### Data shown
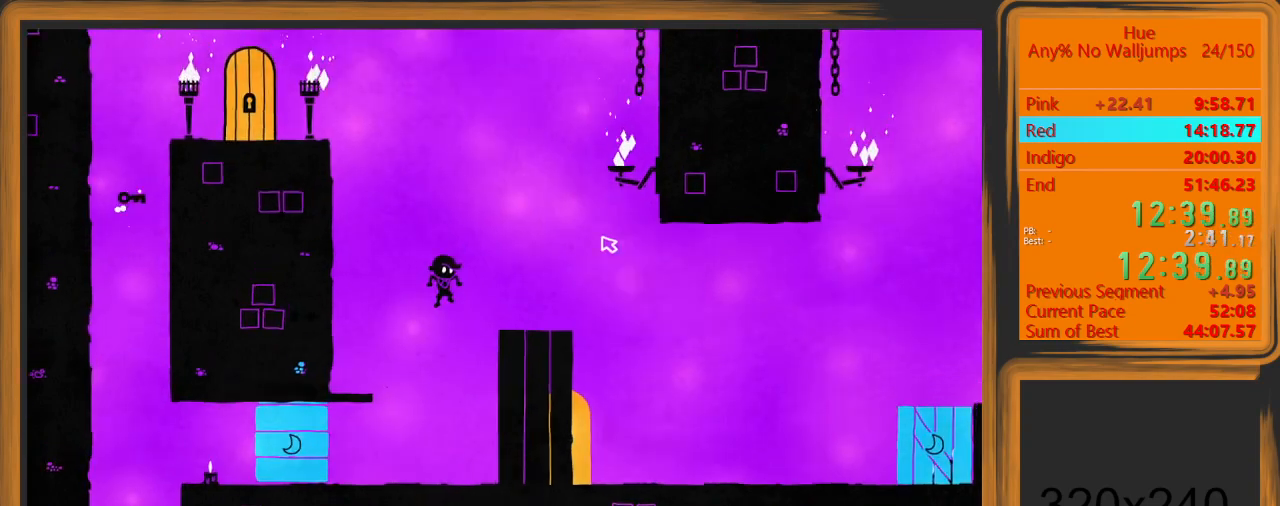
{"keys": [], "mouse": [], "events": [[67, "space", "up"], [67, "w", "up"], [300, "mouse_left", "down"], [400, "d", "up"], [400, "mouse_left", "up"]]}
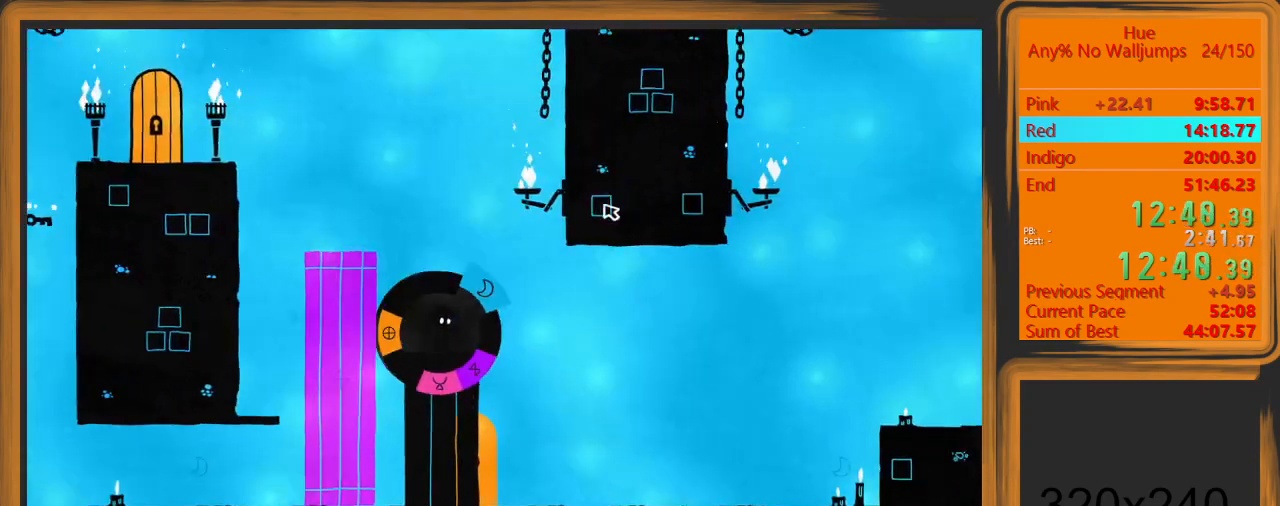
{"keys": ["a"], "mouse": [], "events": [[33, "a", "down"], [33, "space", "down"], [33, "w", "down"], [267, "space", "up"], [367, "w", "up"]]}
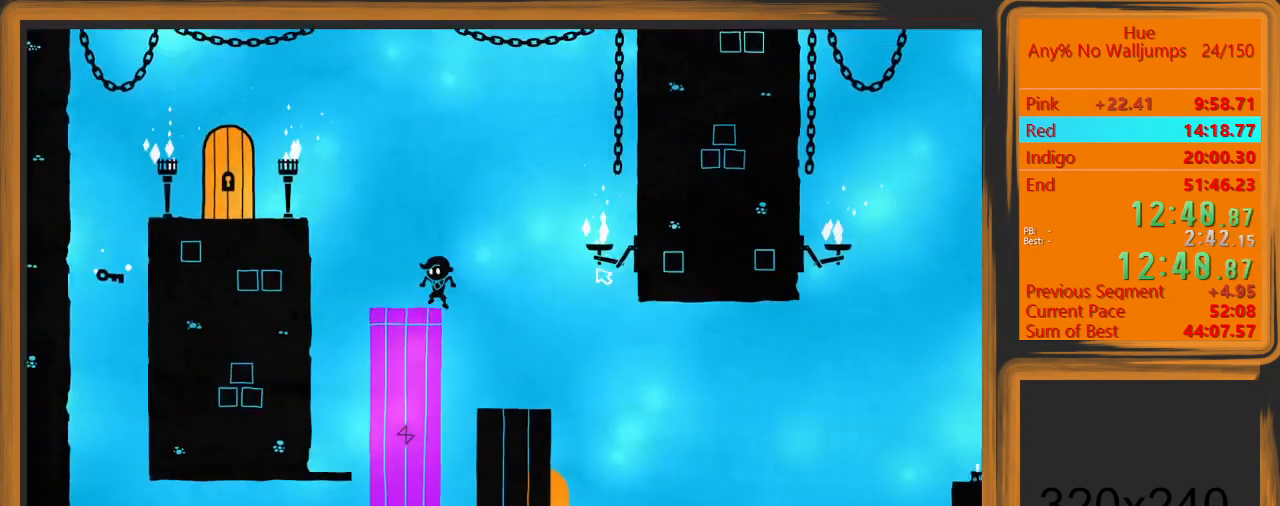
{"keys": ["a"], "mouse": [], "events": [[200, "space", "down"], [333, "space", "up"]]}
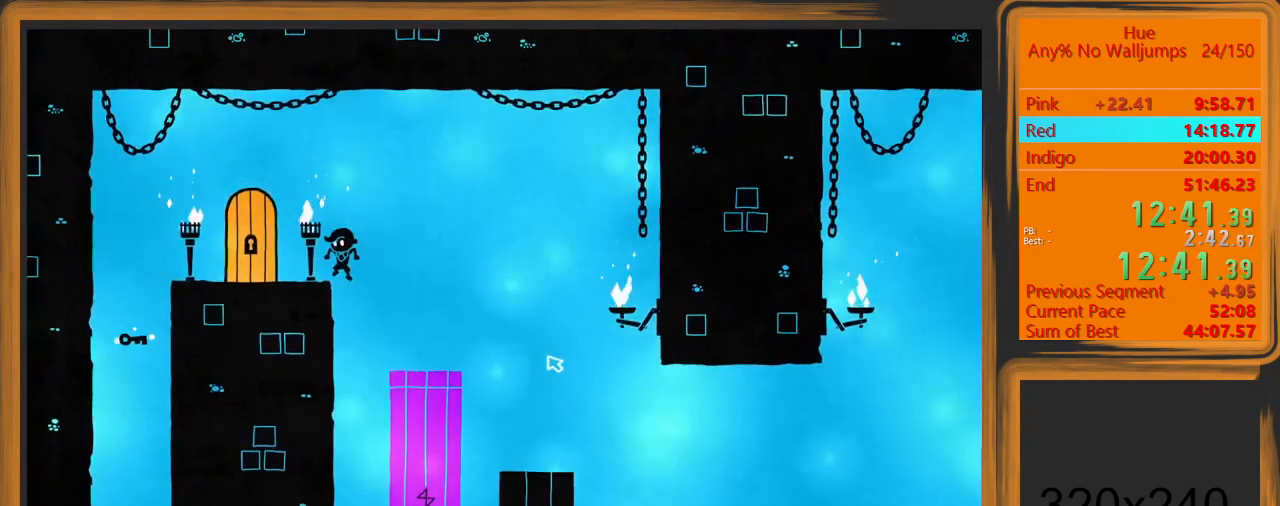
{"keys": ["a"], "mouse": [], "events": []}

### Problem
Every line of the listing above is to be set down verbatim, without the pictures.

### Finished task
{"keys": [], "mouse": [], "events": [[67, "space", "up"], [67, "w", "up"], [300, "mouse_left", "down"], [400, "d", "up"], [400, "mouse_left", "up"]]}
{"keys": ["a"], "mouse": [], "events": [[33, "a", "down"], [33, "space", "down"], [33, "w", "down"], [267, "space", "up"], [367, "w", "up"]]}
{"keys": ["a"], "mouse": [], "events": [[200, "space", "down"], [333, "space", "up"]]}
{"keys": ["a"], "mouse": [], "events": []}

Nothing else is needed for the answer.